→ Stated exercise: Copy out each line of the listing below that contains the string "Humdrum".
------ Data ------
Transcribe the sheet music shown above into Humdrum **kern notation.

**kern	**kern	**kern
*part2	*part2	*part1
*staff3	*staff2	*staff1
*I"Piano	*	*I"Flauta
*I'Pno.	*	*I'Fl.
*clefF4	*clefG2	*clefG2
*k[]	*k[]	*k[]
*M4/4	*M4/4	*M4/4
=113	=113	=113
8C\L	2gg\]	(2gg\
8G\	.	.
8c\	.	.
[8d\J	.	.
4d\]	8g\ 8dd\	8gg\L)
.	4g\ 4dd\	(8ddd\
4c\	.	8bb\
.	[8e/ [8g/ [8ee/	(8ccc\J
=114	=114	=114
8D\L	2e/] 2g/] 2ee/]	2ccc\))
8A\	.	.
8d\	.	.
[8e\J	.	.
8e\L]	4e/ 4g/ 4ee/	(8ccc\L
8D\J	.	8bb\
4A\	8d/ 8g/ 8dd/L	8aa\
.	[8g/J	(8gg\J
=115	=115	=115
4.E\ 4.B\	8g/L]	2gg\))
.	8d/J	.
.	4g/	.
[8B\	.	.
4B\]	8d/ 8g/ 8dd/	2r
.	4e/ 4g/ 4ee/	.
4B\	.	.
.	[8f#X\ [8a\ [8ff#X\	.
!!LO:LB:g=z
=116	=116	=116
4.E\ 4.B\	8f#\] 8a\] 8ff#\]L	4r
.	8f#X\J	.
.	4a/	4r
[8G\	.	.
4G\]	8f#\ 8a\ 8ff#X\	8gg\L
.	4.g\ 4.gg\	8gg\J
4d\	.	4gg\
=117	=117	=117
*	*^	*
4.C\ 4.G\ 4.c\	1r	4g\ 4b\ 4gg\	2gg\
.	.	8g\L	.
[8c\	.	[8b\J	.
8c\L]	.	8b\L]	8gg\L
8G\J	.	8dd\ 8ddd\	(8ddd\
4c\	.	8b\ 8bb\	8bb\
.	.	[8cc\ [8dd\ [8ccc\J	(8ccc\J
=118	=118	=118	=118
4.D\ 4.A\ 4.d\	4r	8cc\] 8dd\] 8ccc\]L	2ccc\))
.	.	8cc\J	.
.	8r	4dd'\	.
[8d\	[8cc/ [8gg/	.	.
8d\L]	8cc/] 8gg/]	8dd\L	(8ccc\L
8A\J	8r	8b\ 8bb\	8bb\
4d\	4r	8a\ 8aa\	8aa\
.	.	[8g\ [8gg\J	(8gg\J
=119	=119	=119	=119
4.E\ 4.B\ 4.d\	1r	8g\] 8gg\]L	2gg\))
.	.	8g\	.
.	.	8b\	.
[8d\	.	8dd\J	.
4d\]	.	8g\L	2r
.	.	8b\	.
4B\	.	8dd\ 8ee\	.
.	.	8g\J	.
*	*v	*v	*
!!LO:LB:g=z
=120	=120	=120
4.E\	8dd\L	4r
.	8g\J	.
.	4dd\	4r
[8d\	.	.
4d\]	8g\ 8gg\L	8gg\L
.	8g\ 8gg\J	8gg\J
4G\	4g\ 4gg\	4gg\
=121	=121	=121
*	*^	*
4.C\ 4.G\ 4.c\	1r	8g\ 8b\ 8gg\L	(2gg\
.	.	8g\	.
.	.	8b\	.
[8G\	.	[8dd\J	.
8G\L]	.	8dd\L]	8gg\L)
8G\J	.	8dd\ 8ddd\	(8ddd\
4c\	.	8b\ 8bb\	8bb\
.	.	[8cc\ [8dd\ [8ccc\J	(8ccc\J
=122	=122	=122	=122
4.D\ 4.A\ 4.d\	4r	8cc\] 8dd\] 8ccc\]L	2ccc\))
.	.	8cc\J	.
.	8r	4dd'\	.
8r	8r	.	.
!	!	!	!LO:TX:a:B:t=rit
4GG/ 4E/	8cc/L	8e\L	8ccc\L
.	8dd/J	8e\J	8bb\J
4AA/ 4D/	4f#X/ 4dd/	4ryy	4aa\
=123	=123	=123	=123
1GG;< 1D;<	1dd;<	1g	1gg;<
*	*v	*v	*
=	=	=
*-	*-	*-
------
------ Data ------
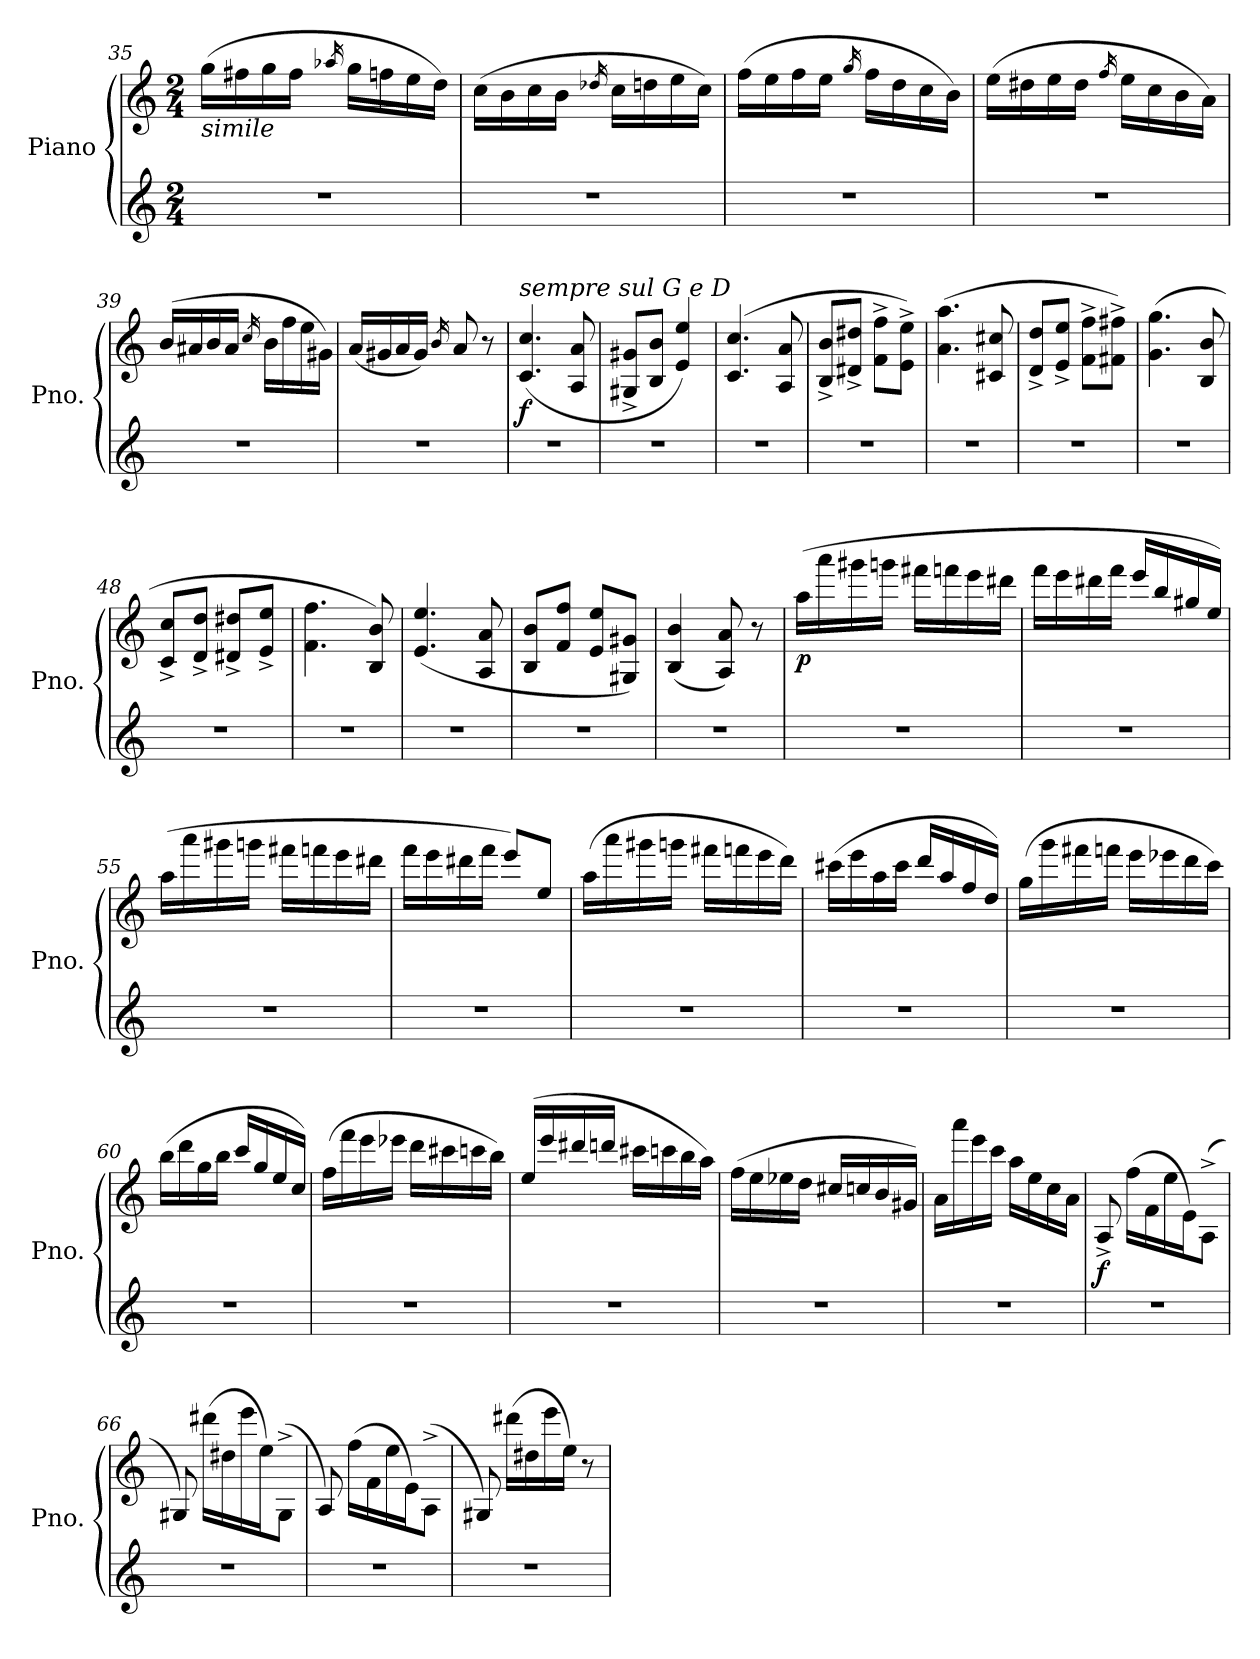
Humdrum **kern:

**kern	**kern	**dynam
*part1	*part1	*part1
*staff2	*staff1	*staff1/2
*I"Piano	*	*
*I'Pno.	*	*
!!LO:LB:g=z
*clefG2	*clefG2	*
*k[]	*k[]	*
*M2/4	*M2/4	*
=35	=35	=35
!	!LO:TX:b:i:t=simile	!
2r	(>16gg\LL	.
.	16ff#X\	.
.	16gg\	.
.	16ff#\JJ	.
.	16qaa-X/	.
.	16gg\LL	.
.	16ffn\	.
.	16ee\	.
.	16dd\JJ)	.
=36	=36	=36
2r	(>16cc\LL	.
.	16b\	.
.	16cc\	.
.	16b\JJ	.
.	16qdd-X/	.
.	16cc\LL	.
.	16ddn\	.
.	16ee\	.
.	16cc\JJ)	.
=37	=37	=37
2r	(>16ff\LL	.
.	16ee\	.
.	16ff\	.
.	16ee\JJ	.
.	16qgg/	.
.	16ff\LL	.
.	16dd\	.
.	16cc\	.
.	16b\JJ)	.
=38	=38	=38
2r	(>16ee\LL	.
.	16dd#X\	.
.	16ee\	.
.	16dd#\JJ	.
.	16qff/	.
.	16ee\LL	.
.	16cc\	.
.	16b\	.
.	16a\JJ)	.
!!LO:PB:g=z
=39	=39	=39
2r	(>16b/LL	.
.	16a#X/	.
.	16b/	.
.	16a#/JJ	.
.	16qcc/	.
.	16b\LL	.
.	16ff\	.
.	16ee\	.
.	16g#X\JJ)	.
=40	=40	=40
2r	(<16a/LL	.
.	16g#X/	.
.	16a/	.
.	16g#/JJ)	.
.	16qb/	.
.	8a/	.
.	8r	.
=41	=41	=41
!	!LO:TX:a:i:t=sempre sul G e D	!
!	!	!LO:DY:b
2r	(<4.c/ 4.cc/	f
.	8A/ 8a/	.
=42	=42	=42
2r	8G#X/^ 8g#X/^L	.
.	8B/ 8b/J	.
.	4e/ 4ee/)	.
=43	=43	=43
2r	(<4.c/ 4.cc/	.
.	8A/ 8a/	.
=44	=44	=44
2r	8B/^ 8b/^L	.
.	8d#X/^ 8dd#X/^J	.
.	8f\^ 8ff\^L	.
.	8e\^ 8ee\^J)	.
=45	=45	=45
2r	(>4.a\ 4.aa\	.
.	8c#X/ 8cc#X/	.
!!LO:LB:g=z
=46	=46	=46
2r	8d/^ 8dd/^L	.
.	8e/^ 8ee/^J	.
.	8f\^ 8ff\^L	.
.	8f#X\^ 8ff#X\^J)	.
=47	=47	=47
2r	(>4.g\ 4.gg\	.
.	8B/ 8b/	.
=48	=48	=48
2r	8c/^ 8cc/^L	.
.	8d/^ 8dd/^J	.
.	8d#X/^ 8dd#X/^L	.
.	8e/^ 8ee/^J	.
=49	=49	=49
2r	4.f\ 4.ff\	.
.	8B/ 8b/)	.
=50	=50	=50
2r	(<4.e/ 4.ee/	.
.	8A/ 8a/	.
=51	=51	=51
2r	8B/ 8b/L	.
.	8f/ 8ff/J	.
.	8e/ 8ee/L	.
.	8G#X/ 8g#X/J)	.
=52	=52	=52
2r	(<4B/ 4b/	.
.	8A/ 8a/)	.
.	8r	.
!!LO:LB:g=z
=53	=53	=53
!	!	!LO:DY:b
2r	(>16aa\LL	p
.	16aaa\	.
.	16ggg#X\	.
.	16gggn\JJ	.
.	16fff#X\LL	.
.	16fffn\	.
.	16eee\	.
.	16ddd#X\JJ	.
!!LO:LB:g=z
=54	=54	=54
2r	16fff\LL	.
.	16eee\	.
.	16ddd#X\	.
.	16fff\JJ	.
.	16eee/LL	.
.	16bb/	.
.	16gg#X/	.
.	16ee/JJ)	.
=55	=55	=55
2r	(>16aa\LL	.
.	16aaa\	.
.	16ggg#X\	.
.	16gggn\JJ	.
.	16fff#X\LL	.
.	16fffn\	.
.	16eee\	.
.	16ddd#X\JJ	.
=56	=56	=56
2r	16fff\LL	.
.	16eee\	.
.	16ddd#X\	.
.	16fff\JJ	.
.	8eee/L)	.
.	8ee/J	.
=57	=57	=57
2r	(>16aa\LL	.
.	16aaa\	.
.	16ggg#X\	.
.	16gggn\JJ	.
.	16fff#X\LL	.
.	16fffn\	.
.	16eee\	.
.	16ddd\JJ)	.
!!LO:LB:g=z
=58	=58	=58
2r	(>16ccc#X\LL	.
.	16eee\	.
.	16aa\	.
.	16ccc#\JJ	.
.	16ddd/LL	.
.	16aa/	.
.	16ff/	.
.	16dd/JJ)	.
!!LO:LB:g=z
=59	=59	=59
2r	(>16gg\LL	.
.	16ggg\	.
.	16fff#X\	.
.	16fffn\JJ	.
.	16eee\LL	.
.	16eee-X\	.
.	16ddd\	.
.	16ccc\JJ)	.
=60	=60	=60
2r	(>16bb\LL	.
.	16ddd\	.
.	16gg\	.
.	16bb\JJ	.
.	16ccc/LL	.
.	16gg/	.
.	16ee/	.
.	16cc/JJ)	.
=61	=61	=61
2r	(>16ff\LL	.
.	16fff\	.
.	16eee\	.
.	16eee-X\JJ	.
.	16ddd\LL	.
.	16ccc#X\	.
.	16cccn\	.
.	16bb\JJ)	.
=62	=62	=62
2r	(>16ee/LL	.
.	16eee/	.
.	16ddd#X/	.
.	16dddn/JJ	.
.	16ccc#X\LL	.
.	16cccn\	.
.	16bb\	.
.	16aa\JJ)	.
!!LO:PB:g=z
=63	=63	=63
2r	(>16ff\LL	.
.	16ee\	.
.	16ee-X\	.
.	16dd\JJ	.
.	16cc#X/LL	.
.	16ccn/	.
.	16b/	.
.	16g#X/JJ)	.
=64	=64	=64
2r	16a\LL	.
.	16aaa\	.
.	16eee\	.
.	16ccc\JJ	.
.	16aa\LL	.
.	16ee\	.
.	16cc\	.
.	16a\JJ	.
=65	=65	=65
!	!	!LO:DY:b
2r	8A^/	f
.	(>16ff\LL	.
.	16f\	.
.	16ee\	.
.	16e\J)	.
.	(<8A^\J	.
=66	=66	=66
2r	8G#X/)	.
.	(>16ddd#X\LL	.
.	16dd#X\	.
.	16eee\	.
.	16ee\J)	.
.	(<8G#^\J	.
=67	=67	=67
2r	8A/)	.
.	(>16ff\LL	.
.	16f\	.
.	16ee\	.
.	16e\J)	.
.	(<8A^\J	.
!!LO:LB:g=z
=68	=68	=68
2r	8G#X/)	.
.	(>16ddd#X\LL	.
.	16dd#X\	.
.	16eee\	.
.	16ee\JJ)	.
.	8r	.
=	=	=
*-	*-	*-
------
→ Expected answer:
Transcribe the sheet music shown above into Humdrum **kern notation.
Humdrum **kern:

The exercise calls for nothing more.